Racing

Syahir set to test new-found skills

He is among 13 apprentice riders licensed by the Singapore Turf Club

Another comeback kid figures among the 13 apprentice jockeys recently relicensed by the Singapore Turf Club - Syahir Abdul.

The 25-year-old is obviously not as well-known or accomplished as apprentice jockeys Noh Senari or Mohd Firdaus, who were both granted a fresh licence after going bush for a while.

But Syahir did ride at Kranji 56 times between 2014 and 2015, booting home one winner, A Lot Of Hand for just-retired trainer Tan Hor Khoon at his 49th ride on Nov 13, 2015.

It is by no means a flash record, but the former Cliff Brown apprentice jockey did show during that time he was not without potential.

He was keen to learn more, but the chance of honing that craft further, however, hit a few speed bumps. He did eventually get a breakthrough, but overseas.

After he was knocked back for another Singapore licence in 2016, the Ang Mo Kio lad moved to New Zealand where he was first attached to trainer Kevin Myers in the Central Districts before transferring to trainer Terry Kennedy on the South Island.
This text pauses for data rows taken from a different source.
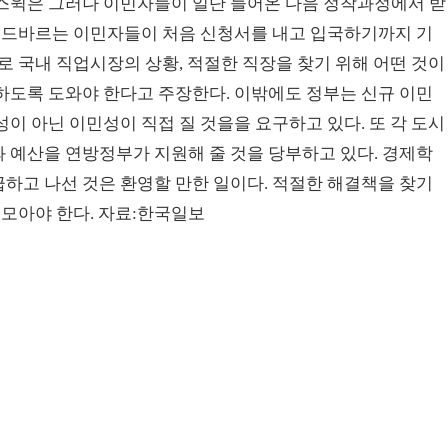
스윅은 그러나 이민자들이 일단 들어온 다음 정착과정에서 받
오미드바르는 이민자들이 처음 신청서를 내고 입국하기까지 기
로 국내 직업시장의 상황, 적절한 직장을 찾기 위해 어떤 것이
하도록 도와야 한다고 주장한다. 이밖에도 정부는 신규 이민
이 아닌 이민성이 직접 질 것을을 요구하고 있다. 또 각 도시
 예산을 연방정부가 지원해 줄 것을 당부하고 있다. 경제학
하고 나선 것은 환영할 만한 일이다. 적절한 해결책을 찾기
 모아야 한다. 자료:한국일보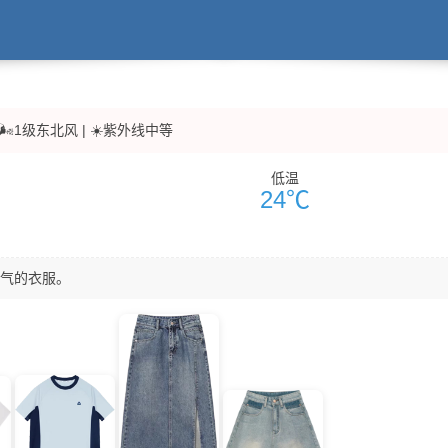
| 🌬️1级东北风 | ☀️紫外线中等
低温
24℃
气的衣服。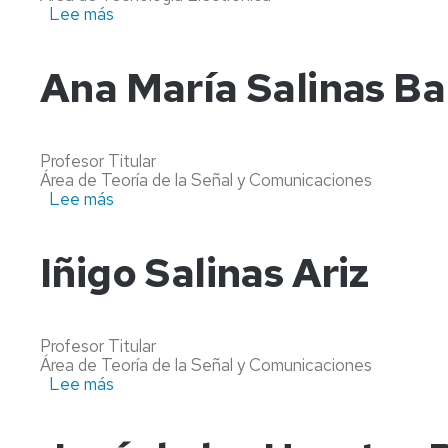
Lee más
sobre
Alfredo
Sanz
Molina
Ana María Salinas Ba
Profesor Titular
Área de Teoría de la Señal y Comunicaciones
Lee más
sobre
Ana
María
Salinas
Iñigo Salinas Ariz
Baldellou
Profesor Titular
Área de Teoría de la Señal y Comunicaciones
Lee más
sobre
Iñigo
Salinas
Ariz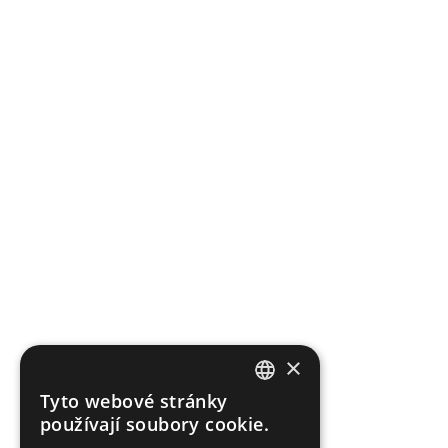
×
Tyto webové stránky
CZECH
používají soubory cookie.
ENGLISH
It was during his stint down South that Syahir hit his straps, winning three races (from 131 rides).

The stay was not without its fair share of setbacks, though, like the foot injury that sidelined him for four months last year.

But overall, Syahir looked back on the New Zealand gig as a significant boost to his riding career - and one that certainly put his Singapore comeback wish in good stead.

IMPROVE

"New Zealand was a very good experience for me. It's given me the chance to improve me as a rider and also to learn a few handy things," said Syahir, whose new Kranji master is trainer Tan Kah Soon.

"The other good thing I learned there was the education of young horses, including breaking-in and jump-outs. As you know, babies are tough to ride, and it's a different set of skills you pick up when you learn how to ride them.

"I'm glad I'm back with a new licence here. It was tough when I had to become a track rider; I did not know where my riding career was heading.

"I also went through bad times when I cut my left foot tendon in a trackwork fall, but I'm glad I was able to recover here with my family.

"When I returned to Singapore for good last December, I first approached Mr Cliff Brown but he already had other apprentices.

"He suggested I tried elsewhere and I was lucky I found a job with Ah Soon.

"Ah Soon used to help me out when I was an apprentice. His boss then, David Hill, also supported me with rides. Now, I can't wait for my first race-ride."